_Tarefas a realizar_
- A) Relacione todos os pares de termos que o texto sobre semântica na ciência confronta entre si.
- B) Resuma em três frases o texto sobre semântica na ciência.
### Texto para leitura ###
Semântica e outras bobagens imprescindíveis. Parte I
Não é incomum
ouvir graduandos (e até pós-graduandos) reclamando sobre aquela discussão entre
professores se o termo correto é “número de mols” ou “quantidade de
substância”, ou se outro professor ficou perguntando ao aluno se “íon” era
“molécula” ou não? (“ora, é um ‘trem’ qualquer”). Outro ainda, se diz
preocupado com a ‘semântica’ (seja lá o que isso for?).
Como não os
compreender? “Para que toda essa bobagem”? “São filigranas ou mesmo a eterna
procura ‘de pêlo em ovo’”?
Quando
começamos a entender a ciência, conhecemos menos fenômenos, conceitos, etc.
do que termos, de maneira que podemos ter vários sinônimos para cada
fenômeno. Lembre-se ensino médio (ou de
antes) quando “peso” e “massa” eram sinônimos. Ao compreender o conceito de
força e força da gravidade, não fez mais sentido usar peso e massa como
sinônimos. Ou quando notou que “grama”
era um termo para a unidade de massa e para a plantinha que cobre o gramado. O
artigo foi usado para distinguir ambos: “o grama” é uma unidade e ”a
grama”, o vegetal.
Seguindo o
mesmo raciocínio, usualmente o problema sobre usar um ou outro termo começa a
surgir para o pesquisador quando ele começa a querer explicar novos fenômenos,
teorias, um comportamento obtido experimentalmente, apresentar uma ideia nova,
etc., ou mesmo ao tentar entender o que outros estão explicando e observar que
dois termos estão sendo usados para um mesmo fenômeno ou um termo para mais que
um fenômeno. Ou seja, a preocupação com a semântica surge porque parece que
começam a faltar palavras para descrever o mundo.
### Dados exibidos ###
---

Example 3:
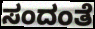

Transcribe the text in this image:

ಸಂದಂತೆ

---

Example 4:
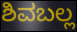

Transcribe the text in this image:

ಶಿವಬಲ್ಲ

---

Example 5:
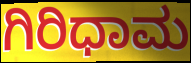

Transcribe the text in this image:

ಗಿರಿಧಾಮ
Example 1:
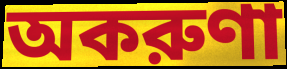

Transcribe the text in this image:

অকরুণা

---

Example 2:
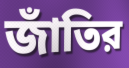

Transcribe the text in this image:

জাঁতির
###
### Dados exibidos ###
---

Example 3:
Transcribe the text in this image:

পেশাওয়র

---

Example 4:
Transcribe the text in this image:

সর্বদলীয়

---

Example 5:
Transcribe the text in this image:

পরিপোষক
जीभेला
###
_Lista de respostas_
- A)
- "número de mols" e "quantidade de substância"
- "íon" e "molécula"
- "peso" e "massa"
- "o grama" (unidade de massa) e "a grama" (o vegetal)

- B) Estudantes costumam reclamar de discussões entre professores sobre qual termo é o correto, como "número de mols" ou "quantidade de substância", e veem nisso bobagem. O texto lembra que, no início do aprendizado científico, conhecemos mais termos do que fenômenos, como quando "peso" e "massa" eram tratados como sinônimos até se compreender o conceito de força. A preocupação com a semântica surge para o pesquisador quando ele tenta explicar algo novo ou entender o que outros explicam e nota que dois termos são usados para um mesmo fenômeno, ou um termo para mais de um, como se faltassem palavras para descrever o mundo.